We do, also, need a modicum of legislation at the Federal level—to adjust procedural rules to provide a preference for hearing election-related cases rather than (apparently) being spring-loaded to reject on this or that technical ground.

Such Federal legislation would violate our Constitution’s separation of powers? If the Federal courts, including the Supremes, want to get sticky about that, here’s what our Article III, Section 1 Constitution actually has to say on this matter:

The judicial Power of the United States, shall be vested in one supreme Court, and in such inferior Courts as the Congress may from time to time ordain and establish.

Article III, Section 2 provides a more targeted alternative, and one that can be used to circle back to Section 1:

…the supreme Court shall have appellate Jurisdiction, both as to Law and Fact, with such Exceptions, and under such Regulations as the Congress shall make.

The several States can take similar responsive measures under their own constitutions.

Labels

Much is being made of President Joe Biden’s (D) refusal to address the situation at our Mexico border, with its burgeoning illegal alien flow into our nation, as a crisis. Much is being made of DHS Secretary Alejandro Mayorkas’ parallel overt rejection of the term “crisis” as a reference to that situation.

White House Press Secretary Jen Psaki has said that the administration isn’t in the business of “labeling” and that the Biden administration doesn’t take immigration advice from the Trump administration. That last is just a bit of empty-headed snark that Biden spouted as he speaks with Psaki’s mouth, for all that it provides a window into the nature of Biden’s inability to deal with what he has wrought at our border over the months since his election, as Mexico’s drug cartels and coyotes and folks from around the world act on his campaign promises of open borders once he’s in office.

On the larger matter, though, Biden—through Psaki—is right, to a point. Labels by themselves can be pretty meaningless, and they can be misleading.

However, properly done, they can be useful shorthand for referring to complex matters that are being handled or that need to be handled. Properly done, labels can serve to briefly identify the nature of the complex matter and thereby guide development of concrete, actionable solutions.

On the other hand, a problem cannot be attacked and resolved if it cannot be identified and understood.

A situation that is “No Big Deal” wants an entirely different response from a situation that is a crisis.

An influx of illegal aliens that is merely a “challenge” needs only local law enforcement involvement, with maybe a touch of Federal assistance, and some humane detention until the illegal aliens can be properly deported.
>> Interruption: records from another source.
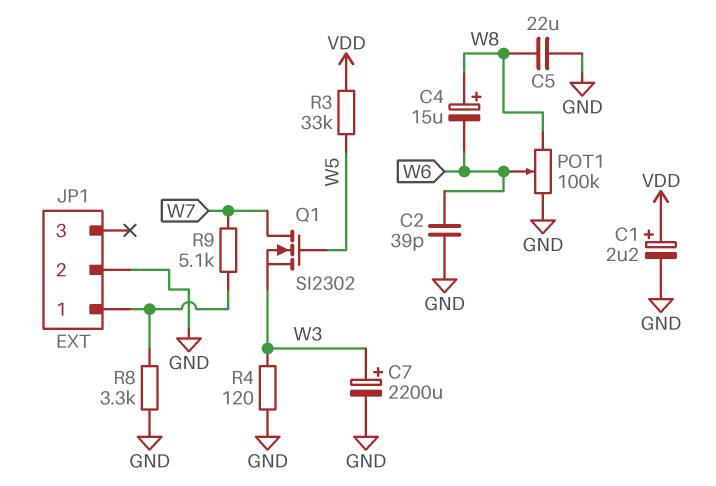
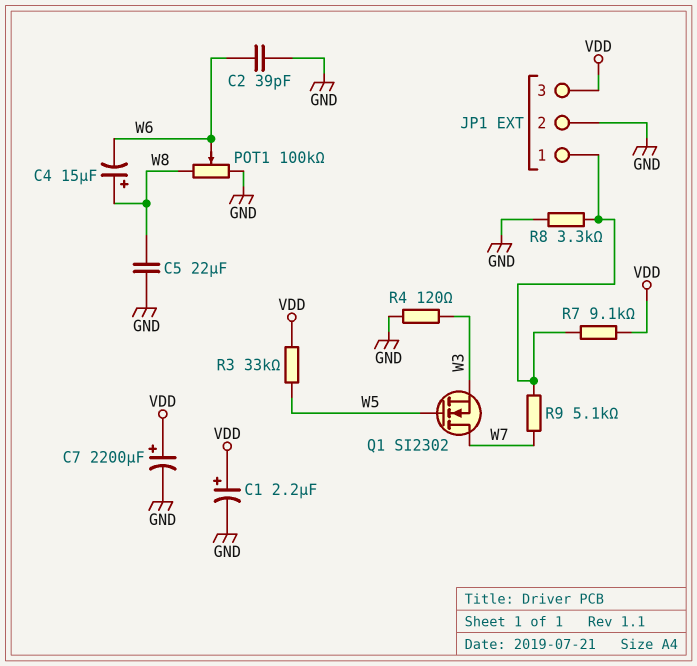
C7: 2200uF (plus W3, minus GND) -> 2200uF (plus VDD, minus GND)
JP1 pin 3: none -> VDD
R7: none -> 9.1k (JP1/1, VDD)

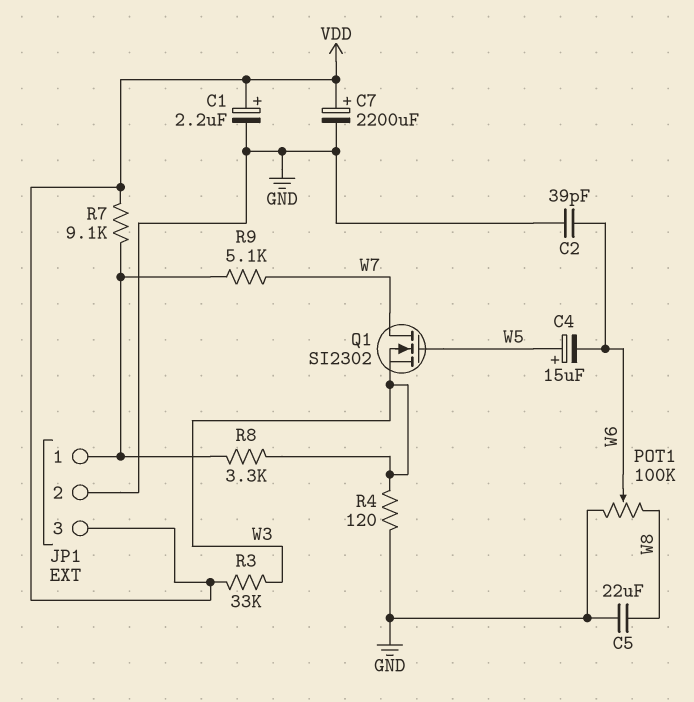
C4: 15uF (plus W8, minus W6) -> 15uF (plus W5, minus W6)
R3: 33k (VDD, W5) -> 33k (VDD, W3)
R8: 3.3k (GND, JP1/1) -> 3.3k (JP1/1, W3)

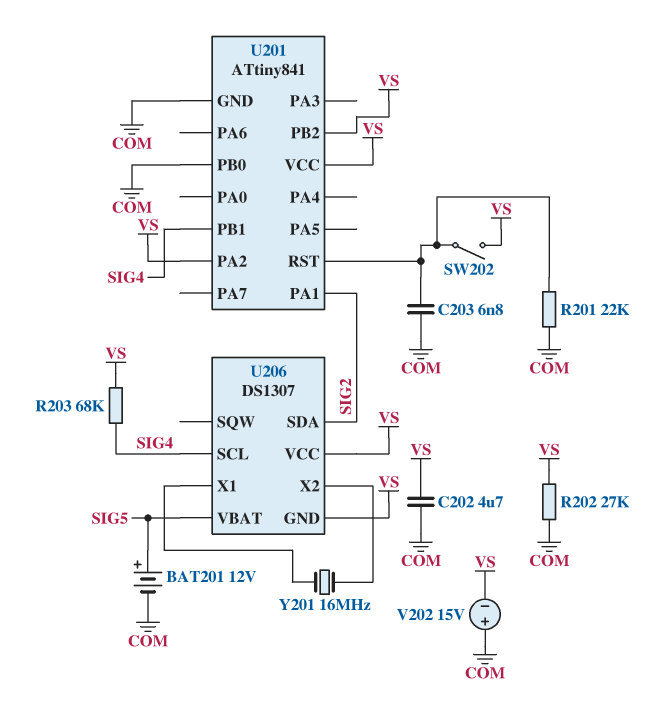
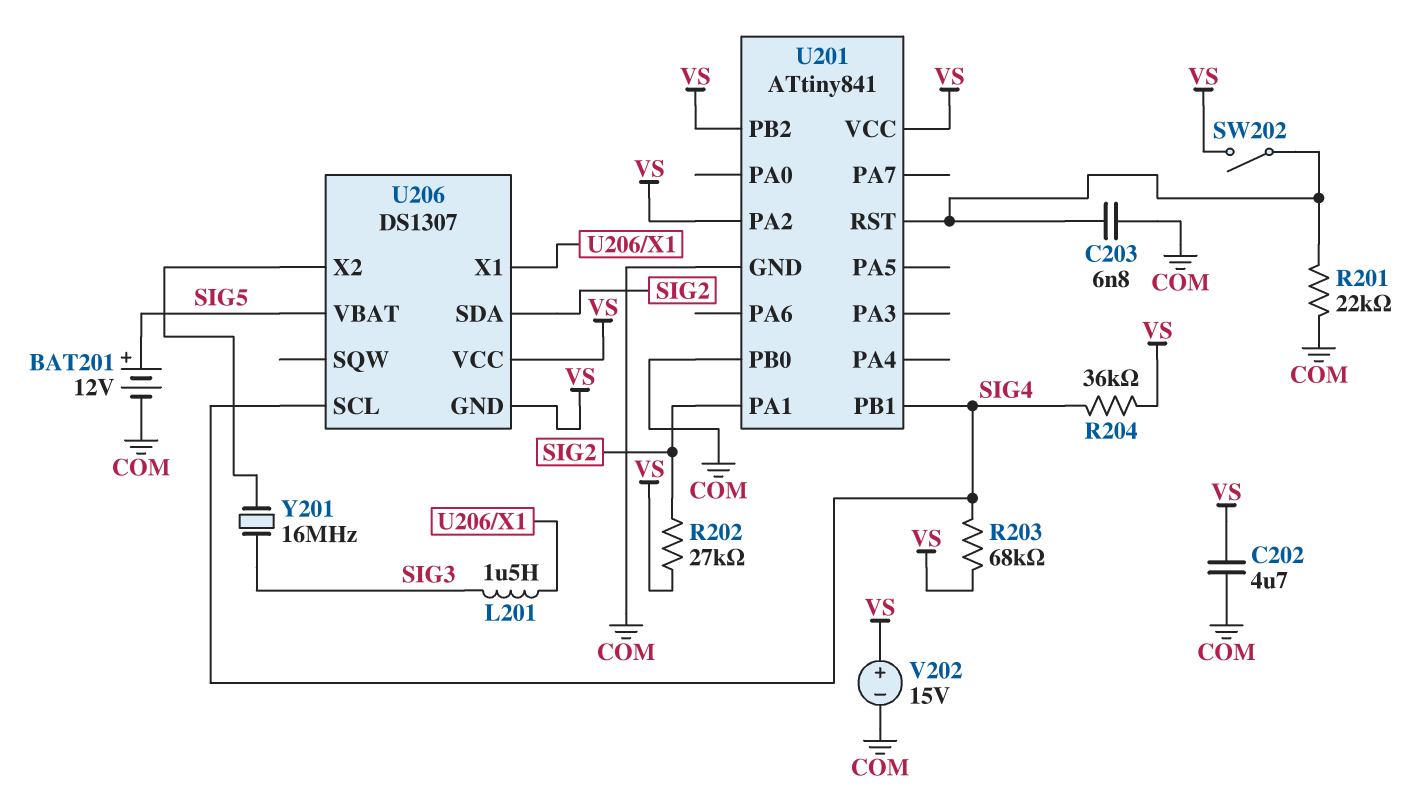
L201: none -> 1.5uH (SIG3, U206/X1)
R202: 27k (COM, VS) -> 27k (SIG2, VS)
R204: none -> 36k (SIG4, VS)
V202: 15V (plus COM, minus VS) -> 15V (plus VS, minus COM)
Y201: 16MHz (U206/X1, U206/X2) -> 16MHz (SIG3, U206/X2)

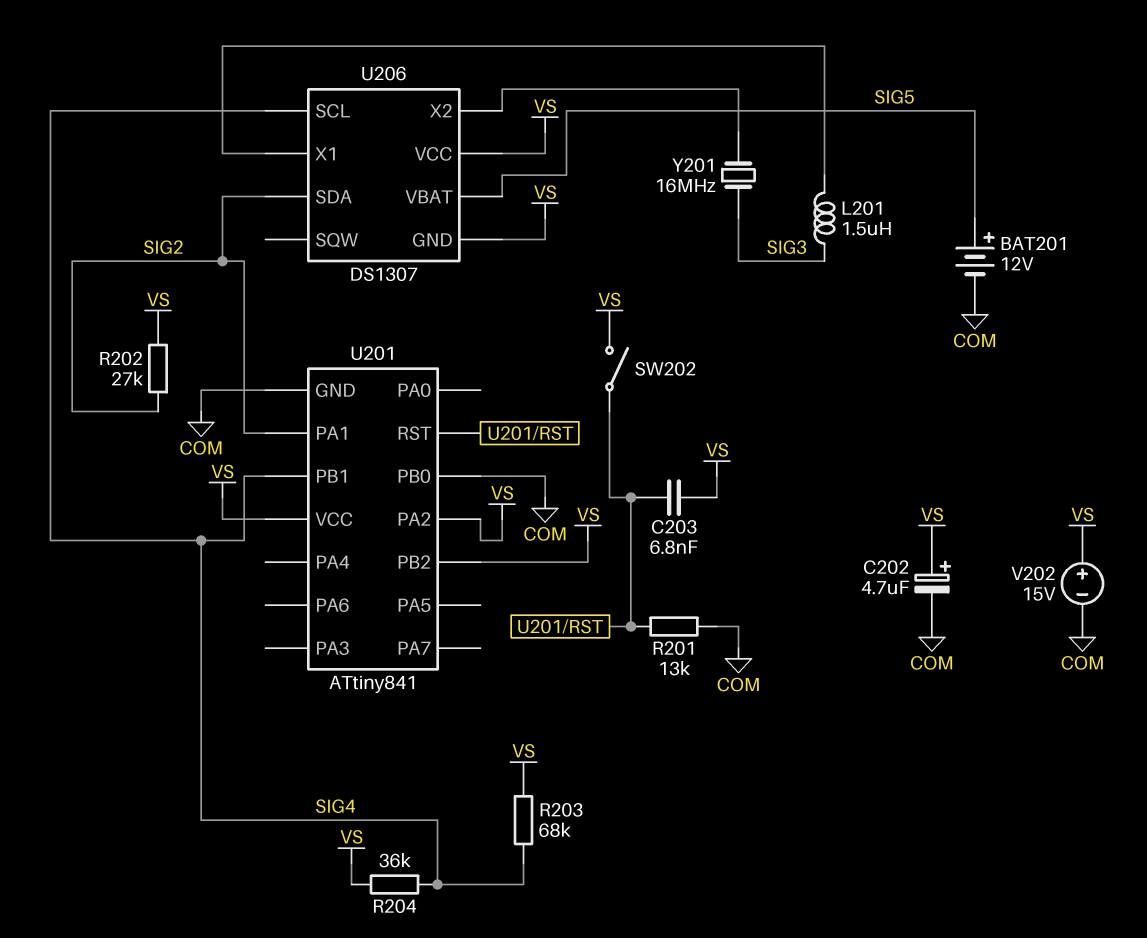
C202: 4.7uF (COM, VS) -> 4.7uF (plus VS, minus COM)
C203: 6.8nF (COM, U201/RST) -> 6.8nF (U201/RST, VS)
R201: 22k (COM, U201/RST) -> 13k (COM, U201/RST)

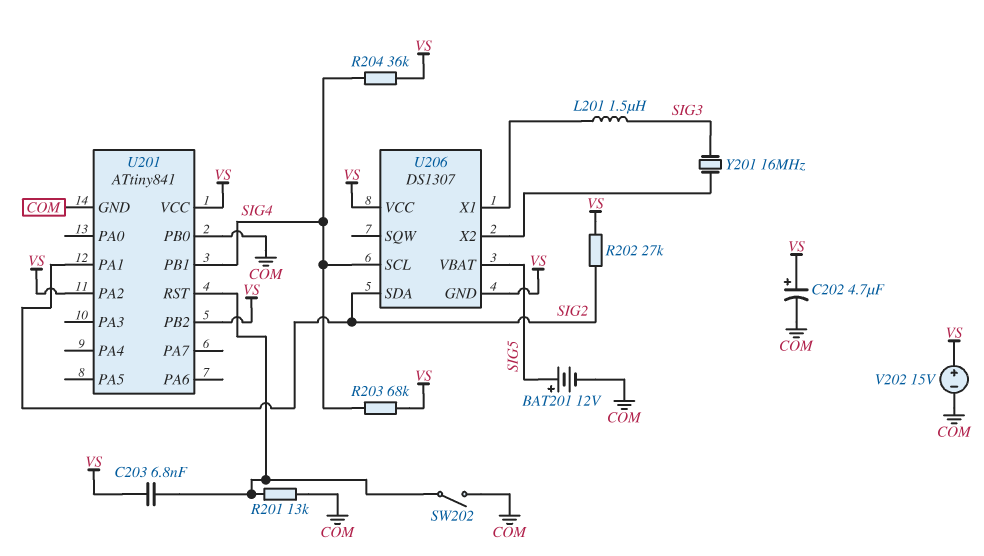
SW202: switch (U201/RST, VS) -> switch (COM, U201/RST)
An influx of illegal aliens, though (and that influx is just the illegal aliens who actually are caught), that overwhelms not only local law enforcement but Federal agencies responsible for enforcing our borders—all of them—and enforcing our immigration laws; an influx that overwhelms our detention facilities, to the point that children become “housed” in the cages Biden inherited from ex-President Barack Obama (D) and currently is using; an influx that overwhelms our border facilities to the point that Wuhan Virus testing facilities are overwhelmed so that most of the illegal aliens who are actually caught and detained go untested and unquarantined—that influx is a crisis.

That’s the failing—a critical failing—of the Biden administration. It cannot label the situation as the crisis that it is.

And so it cannot understand the problem at our southern border.

Or it refuses to try to understand, which would be worse.